(DATASET EXCERPTS begins)
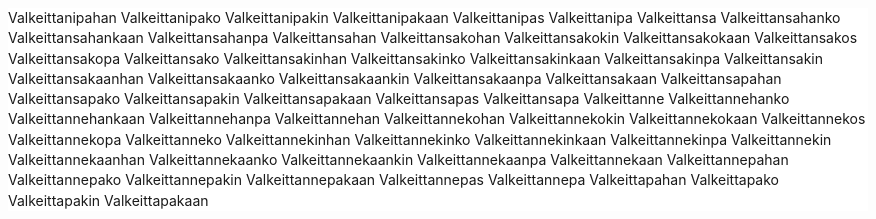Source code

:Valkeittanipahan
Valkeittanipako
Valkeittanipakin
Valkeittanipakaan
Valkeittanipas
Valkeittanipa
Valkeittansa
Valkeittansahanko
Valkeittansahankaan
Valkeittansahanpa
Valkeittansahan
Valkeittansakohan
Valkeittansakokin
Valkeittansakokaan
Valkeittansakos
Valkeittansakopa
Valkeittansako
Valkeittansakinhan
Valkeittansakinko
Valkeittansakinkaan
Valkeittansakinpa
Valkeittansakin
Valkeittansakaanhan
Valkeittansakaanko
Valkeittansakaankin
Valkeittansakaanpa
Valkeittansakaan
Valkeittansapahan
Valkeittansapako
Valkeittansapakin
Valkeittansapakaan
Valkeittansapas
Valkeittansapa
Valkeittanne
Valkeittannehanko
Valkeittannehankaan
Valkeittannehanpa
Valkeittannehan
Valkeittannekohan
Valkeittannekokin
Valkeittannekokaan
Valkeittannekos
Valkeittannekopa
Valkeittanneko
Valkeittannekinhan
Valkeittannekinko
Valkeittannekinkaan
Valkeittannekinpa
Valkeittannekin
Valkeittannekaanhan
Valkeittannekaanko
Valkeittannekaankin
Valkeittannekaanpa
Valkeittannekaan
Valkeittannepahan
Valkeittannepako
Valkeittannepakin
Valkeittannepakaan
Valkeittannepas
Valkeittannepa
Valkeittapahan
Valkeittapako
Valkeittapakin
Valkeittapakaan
(DATASET EXCERPTS ends)
(DATASET EXCERPTS begins)
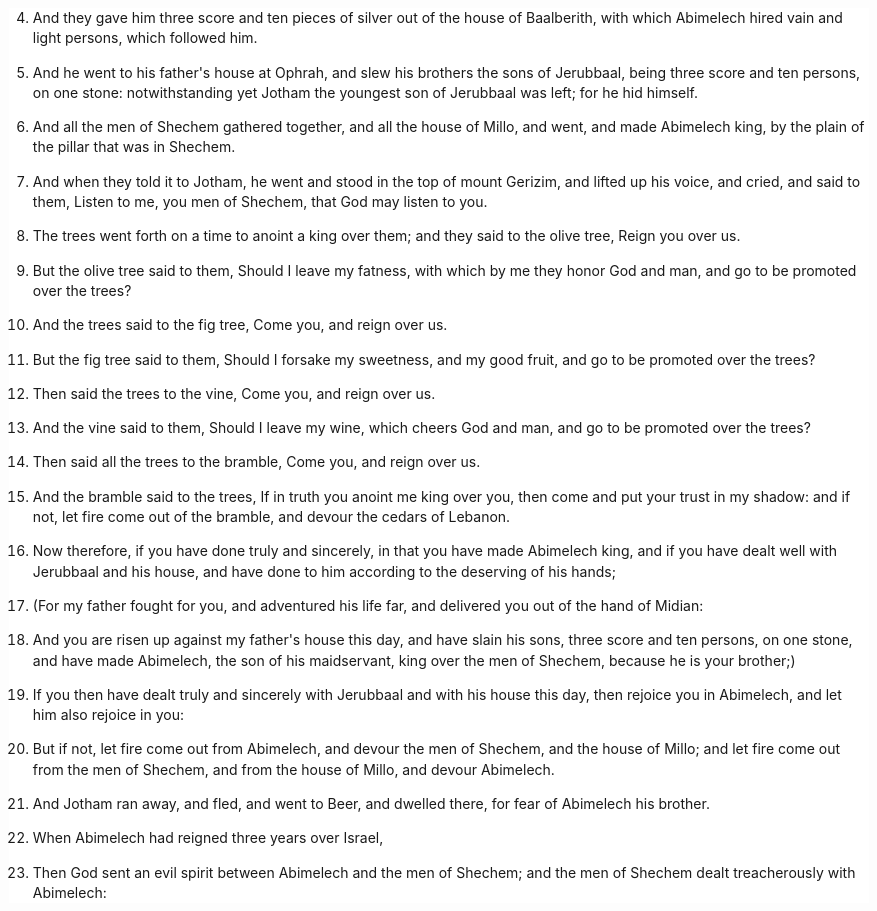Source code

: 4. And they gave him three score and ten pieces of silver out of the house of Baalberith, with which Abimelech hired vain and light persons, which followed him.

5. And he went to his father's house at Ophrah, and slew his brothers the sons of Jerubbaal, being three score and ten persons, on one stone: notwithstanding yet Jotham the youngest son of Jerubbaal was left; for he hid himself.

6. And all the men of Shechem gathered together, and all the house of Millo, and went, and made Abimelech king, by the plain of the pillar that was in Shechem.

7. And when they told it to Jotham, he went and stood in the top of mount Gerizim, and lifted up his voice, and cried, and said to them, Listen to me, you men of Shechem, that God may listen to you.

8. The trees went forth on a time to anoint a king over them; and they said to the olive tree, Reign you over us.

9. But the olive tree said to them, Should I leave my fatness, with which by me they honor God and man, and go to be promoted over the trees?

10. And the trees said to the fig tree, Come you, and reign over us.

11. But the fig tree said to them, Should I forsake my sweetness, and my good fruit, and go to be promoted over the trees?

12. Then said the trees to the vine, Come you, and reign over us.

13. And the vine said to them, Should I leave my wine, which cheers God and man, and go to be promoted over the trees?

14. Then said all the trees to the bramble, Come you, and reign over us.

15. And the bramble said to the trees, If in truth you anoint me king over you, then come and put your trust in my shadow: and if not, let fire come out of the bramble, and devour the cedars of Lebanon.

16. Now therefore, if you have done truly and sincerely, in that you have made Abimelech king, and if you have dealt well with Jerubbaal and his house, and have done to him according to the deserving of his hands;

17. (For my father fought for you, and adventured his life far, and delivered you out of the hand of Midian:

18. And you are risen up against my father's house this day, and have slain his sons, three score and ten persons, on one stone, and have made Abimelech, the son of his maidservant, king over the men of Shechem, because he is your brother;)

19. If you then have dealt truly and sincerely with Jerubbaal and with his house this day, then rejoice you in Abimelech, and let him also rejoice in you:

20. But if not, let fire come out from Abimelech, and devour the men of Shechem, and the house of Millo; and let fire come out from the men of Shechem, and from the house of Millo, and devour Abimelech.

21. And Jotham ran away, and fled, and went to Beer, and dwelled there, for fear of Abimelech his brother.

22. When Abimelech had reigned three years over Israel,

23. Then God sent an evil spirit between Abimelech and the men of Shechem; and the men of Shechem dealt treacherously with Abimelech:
(DATASET EXCERPTS ends)
Determine the number of lines in the entries that hold "fire". Reply with that number only.

2